■ Excerpt provided
We now live in a world of perpetual uncertainty. Businesses that can handle that uncertainty are ones that will navigate the future most successfully.Gartner Data & Analytics Summit 2022
As the pandemic has shown, organizations that cannot or will not change are in for a heap of trouble in today’s new world. Today, the humans of data have the weighty responsibility to act as agents of change and continuously drive innovation, both within their own teams and throughout their organizations.
The theme of this year’s Gartner Data & Analytics Summit was “Unleash Innovation & Transform Uncertainty”. In the opening keynote, Debra Logan (Distinguished VP Analyst at Gartner) and Gareth Herschel (VP Analyst at Gartner) talked about how data teams and leaders can drive innovation and create meaningful business value.

■ Explore the material
[A] Copy the stretch of the Gartner summit text from "We now live" through "throughout their organizations." word for word.
[B] According to the Gartner summit text, what was the theme of this year's Data & Analytics Summit?
Draw only on the Gartner summit text.

■ Record extracts
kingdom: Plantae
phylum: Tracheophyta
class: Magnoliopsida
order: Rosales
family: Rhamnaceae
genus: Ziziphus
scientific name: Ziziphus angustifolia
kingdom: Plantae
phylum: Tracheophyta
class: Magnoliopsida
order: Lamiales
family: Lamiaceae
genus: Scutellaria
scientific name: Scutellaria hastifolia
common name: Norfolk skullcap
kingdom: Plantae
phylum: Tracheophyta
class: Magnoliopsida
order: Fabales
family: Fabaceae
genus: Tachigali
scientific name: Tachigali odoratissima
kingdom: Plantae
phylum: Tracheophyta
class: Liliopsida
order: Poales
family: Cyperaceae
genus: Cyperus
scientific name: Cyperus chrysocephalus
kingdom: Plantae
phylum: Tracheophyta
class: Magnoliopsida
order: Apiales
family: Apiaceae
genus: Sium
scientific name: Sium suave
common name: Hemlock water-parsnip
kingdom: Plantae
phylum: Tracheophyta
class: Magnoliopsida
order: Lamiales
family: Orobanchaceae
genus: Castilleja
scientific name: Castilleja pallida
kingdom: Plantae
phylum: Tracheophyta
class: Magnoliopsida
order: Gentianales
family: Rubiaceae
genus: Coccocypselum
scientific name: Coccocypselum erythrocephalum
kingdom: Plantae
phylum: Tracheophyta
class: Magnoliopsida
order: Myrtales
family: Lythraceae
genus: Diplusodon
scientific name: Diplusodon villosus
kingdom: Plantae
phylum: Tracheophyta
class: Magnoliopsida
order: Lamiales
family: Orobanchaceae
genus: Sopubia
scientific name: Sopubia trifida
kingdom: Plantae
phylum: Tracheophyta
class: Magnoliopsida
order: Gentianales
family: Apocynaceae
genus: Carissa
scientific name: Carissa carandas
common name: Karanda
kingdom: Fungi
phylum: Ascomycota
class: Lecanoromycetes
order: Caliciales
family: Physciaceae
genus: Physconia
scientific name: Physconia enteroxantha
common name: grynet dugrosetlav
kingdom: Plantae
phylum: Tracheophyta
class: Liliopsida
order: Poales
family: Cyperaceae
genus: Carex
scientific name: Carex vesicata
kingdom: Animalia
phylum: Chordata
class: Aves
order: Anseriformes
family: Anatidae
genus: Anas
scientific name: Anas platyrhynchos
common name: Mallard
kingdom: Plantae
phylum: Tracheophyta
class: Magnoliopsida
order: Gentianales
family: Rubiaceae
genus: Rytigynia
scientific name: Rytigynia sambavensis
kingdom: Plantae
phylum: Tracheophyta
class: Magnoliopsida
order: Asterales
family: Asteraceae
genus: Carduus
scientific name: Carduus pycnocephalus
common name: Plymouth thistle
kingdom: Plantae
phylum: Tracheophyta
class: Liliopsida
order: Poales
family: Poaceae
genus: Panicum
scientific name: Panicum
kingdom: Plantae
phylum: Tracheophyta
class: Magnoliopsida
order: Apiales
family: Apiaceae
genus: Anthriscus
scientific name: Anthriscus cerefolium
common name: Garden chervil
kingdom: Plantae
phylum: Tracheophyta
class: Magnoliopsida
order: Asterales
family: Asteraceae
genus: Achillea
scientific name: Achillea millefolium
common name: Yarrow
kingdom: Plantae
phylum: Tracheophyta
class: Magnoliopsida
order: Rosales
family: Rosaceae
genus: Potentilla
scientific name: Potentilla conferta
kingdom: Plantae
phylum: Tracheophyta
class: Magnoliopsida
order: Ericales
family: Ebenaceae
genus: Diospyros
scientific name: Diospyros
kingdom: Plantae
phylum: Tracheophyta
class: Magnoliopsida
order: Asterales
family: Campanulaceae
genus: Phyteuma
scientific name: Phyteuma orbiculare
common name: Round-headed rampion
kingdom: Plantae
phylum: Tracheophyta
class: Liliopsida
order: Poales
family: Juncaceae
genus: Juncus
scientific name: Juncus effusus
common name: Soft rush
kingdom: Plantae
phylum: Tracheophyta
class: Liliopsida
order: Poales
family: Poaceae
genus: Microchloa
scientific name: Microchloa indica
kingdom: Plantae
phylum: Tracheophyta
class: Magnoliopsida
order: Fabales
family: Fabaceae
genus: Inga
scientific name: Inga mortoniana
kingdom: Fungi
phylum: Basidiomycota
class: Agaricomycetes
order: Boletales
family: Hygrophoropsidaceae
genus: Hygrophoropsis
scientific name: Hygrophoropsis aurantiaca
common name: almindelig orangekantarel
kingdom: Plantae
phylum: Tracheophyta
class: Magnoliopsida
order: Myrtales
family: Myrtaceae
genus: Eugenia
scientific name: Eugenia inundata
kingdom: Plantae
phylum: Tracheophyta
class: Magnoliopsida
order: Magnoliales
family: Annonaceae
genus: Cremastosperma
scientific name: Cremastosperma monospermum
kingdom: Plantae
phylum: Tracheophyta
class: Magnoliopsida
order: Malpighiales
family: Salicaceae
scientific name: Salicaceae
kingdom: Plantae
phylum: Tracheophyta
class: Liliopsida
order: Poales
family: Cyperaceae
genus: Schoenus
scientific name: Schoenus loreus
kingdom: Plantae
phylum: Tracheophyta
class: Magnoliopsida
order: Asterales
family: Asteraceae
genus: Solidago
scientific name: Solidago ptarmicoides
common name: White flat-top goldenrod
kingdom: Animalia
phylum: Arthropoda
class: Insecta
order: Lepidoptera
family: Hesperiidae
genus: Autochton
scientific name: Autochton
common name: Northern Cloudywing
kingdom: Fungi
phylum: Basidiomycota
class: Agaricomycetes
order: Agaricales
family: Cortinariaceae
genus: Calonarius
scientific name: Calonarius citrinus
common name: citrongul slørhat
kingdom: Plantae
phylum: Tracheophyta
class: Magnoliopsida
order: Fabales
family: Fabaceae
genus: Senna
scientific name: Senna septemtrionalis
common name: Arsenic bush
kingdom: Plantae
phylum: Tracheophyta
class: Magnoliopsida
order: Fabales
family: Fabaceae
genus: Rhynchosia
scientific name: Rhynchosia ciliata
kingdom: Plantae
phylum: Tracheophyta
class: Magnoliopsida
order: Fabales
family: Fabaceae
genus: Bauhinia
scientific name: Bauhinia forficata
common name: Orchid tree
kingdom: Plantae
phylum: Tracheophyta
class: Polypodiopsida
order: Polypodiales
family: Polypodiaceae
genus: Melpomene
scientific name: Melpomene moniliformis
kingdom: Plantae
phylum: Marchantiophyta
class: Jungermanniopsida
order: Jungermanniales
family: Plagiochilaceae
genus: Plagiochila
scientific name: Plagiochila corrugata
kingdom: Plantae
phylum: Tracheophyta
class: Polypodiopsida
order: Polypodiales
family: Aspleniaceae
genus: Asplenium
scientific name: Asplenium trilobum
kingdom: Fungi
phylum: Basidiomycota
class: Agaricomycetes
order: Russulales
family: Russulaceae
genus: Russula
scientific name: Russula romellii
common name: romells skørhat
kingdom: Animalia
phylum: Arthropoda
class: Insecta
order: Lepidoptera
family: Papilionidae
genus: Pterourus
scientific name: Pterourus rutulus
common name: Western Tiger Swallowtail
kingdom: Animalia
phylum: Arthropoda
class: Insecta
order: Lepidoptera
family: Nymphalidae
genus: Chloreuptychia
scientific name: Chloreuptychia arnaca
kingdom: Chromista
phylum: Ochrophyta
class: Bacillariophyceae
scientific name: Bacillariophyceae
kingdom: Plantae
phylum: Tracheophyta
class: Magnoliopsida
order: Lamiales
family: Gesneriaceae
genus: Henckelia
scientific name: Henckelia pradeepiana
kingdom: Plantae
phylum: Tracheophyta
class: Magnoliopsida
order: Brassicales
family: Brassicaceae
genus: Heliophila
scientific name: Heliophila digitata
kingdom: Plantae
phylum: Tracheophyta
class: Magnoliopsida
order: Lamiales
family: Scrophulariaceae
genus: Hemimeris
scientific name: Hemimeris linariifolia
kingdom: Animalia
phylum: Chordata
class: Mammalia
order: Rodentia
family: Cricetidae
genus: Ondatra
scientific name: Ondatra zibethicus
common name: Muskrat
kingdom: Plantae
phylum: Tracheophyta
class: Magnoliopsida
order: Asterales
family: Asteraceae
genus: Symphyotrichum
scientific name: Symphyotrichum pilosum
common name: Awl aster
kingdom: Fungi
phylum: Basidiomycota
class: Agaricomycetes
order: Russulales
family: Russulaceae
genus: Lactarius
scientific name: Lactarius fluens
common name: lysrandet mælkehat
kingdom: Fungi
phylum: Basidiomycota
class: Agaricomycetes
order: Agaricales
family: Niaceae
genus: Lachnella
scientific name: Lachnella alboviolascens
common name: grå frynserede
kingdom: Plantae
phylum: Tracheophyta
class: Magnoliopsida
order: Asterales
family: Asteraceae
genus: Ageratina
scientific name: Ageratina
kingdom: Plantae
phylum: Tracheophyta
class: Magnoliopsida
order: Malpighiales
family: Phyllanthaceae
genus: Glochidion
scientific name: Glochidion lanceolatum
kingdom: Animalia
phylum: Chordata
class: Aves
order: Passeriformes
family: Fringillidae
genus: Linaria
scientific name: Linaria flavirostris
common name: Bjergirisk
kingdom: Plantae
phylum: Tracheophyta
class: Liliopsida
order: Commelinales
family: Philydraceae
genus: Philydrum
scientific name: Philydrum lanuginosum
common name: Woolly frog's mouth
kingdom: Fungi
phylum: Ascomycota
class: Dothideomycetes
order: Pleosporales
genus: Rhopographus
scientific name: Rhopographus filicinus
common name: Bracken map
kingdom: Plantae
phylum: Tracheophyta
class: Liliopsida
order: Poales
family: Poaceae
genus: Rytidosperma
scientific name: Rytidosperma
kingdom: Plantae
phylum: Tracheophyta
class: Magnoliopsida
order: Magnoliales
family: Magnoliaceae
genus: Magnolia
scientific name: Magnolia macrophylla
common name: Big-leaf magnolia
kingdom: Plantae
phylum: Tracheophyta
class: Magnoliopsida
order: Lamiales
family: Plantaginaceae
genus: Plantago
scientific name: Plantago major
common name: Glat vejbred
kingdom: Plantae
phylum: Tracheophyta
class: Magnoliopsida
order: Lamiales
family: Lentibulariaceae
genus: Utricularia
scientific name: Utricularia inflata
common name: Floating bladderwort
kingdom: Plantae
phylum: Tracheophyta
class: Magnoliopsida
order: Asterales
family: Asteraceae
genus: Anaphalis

■ Solutions to the exercise
[A]
We now live in a world of perpetual uncertainty. Businesses that can handle that uncertainty are ones that will navigate the future most successfully.Gartner Data & Analytics Summit 2022
As the pandemic has shown, organizations that cannot or will not change are in for a heap of trouble in today’s new world. Today, the humans of data have the weighty responsibility to act as agents of change and continuously drive innovation, both within their own teams and throughout their organizations.

[B] Unleash Innovation & Transform Uncertainty